### DATA EXTRACTS
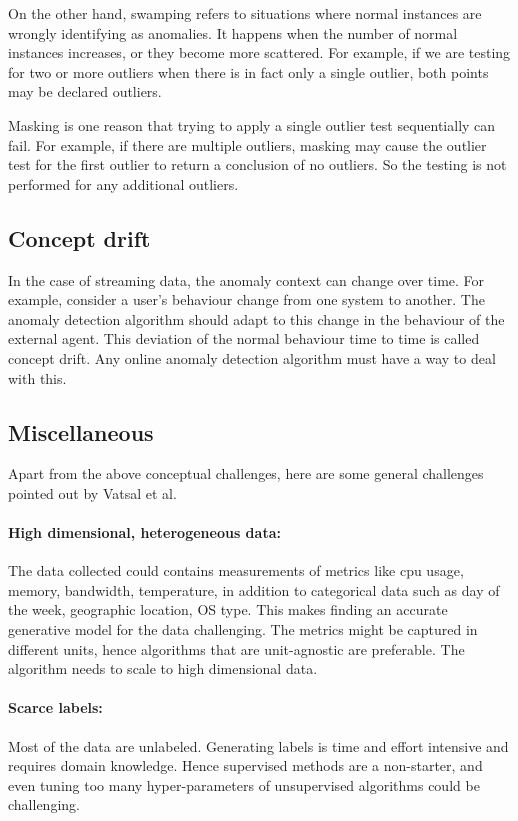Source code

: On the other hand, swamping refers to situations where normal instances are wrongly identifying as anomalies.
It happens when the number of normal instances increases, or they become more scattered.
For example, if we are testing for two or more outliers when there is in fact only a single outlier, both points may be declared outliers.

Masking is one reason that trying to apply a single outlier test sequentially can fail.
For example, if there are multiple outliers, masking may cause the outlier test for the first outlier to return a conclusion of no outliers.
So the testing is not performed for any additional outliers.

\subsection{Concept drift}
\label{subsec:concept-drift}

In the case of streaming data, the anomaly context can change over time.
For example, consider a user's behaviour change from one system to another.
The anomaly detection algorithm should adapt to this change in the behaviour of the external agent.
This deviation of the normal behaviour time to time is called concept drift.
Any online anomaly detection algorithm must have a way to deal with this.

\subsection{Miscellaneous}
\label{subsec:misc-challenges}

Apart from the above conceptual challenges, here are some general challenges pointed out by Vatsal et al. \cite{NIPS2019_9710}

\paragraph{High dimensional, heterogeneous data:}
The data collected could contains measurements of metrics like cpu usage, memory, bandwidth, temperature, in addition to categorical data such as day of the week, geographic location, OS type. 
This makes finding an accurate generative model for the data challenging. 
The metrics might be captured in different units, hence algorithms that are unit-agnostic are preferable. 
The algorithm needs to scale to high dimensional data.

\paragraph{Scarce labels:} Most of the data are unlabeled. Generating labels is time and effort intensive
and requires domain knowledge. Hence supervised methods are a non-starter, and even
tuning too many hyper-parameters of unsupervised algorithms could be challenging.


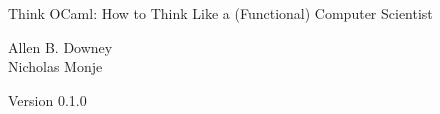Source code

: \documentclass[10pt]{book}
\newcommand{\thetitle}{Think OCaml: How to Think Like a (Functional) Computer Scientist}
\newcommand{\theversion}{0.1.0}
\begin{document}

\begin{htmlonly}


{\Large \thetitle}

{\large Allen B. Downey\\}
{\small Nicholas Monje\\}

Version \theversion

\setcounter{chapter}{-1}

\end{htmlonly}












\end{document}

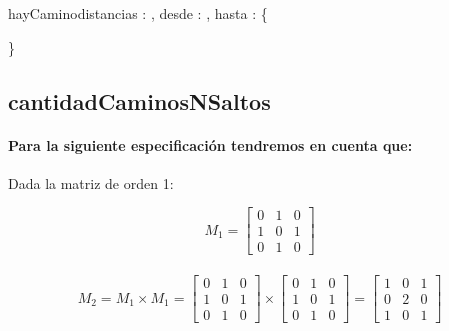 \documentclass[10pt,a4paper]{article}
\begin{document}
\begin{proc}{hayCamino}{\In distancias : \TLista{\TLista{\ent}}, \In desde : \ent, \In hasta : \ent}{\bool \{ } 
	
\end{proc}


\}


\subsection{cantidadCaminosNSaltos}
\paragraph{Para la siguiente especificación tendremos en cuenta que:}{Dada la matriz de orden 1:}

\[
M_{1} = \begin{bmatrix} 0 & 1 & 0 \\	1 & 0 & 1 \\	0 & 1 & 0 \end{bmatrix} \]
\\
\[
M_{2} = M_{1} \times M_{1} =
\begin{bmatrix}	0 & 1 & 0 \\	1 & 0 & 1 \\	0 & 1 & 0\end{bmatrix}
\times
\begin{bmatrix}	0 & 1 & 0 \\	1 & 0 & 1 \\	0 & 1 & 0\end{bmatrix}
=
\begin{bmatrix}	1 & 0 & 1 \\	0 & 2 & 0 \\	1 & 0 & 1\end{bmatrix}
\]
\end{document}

### TASK REQUIREMENTS
Any images must be left out; transcribe the rest of the material exactly.

### SOLVED PROBLEM
Source code

: On the other hand, swamping refers to situations where normal instances are wrongly identifying as anomalies.
It happens when the number of normal instances increases, or they become more scattered.
For example, if we are testing for two or more outliers when there is in fact only a single outlier, both points may be declared outliers.

Masking is one reason that trying to apply a single outlier test sequentially can fail.
For example, if there are multiple outliers, masking may cause the outlier test for the first outlier to return a conclusion of no outliers.
So the testing is not performed for any additional outliers.

\subsection{Concept drift}
\label{subsec:concept-drift}

In the case of streaming data, the anomaly context can change over time.
For example, consider a user's behaviour change from one system to another.
The anomaly detection algorithm should adapt to this change in the behaviour of the external agent.
This deviation of the normal behaviour time to time is called concept drift.
Any online anomaly detection algorithm must have a way to deal with this.

\subsection{Miscellaneous}
\label{subsec:misc-challenges}

Apart from the above conceptual challenges, here are some general challenges pointed out by Vatsal et al. \cite{NIPS2019_9710}

\paragraph{High dimensional, heterogeneous data:}
The data collected could contains measurements of metrics like cpu usage, memory, bandwidth, temperature, in addition to categorical data such as day of the week, geographic location, OS type. 
This makes finding an accurate generative model for the data challenging. 
The metrics might be captured in different units, hence algorithms that are unit-agnostic are preferable. 
The algorithm needs to scale to high dimensional data.

\paragraph{Scarce labels:} Most of the data are unlabeled. Generating labels is time and effort intensive
and requires domain knowledge. Hence supervised methods are a non-starter, and even
tuning too many hyper-parameters of unsupervised algorithms could be challenging.


Source code

: \documentclass[10pt]{book}
\newcommand{\thetitle}{Think OCaml: How to Think Like a (Functional) Computer Scientist}
\newcommand{\theversion}{0.1.0}
\begin{document}

\begin{htmlonly}


{\Large \thetitle}

{\large Allen B. Downey\\}
{\small Nicholas Monje\\}

Version \theversion

\setcounter{chapter}{-1}

\end{htmlonly}












\end{document}

 \documentclass[10pt,a4paper]{article}
\begin{document}
\begin{proc}{hayCamino}{\In distancias : \TLista{\TLista{\ent}}, \In desde : \ent, \In hasta : \ent}{\bool \{ } 
	
\end{proc}


\}


\subsection{cantidadCaminosNSaltos}
\paragraph{Para la siguiente especificación tendremos en cuenta que:}{Dada la matriz de orden 1:}

\[
M_{1} = \begin{bmatrix} 0 & 1 & 0 \\	1 & 0 & 1 \\	0 & 1 & 0 \end{bmatrix} \]
\\
\[
M_{2} = M_{1} \times M_{1} =
\begin{bmatrix}	0 & 1 & 0 \\	1 & 0 & 1 \\	0 & 1 & 0\end{bmatrix}
\times
\begin{bmatrix}	0 & 1 & 0 \\	1 & 0 & 1 \\	0 & 1 & 0\end{bmatrix}
=
\begin{bmatrix}	1 & 0 & 1 \\	0 & 2 & 0 \\	1 & 0 & 1\end{bmatrix}
\]
\end{document}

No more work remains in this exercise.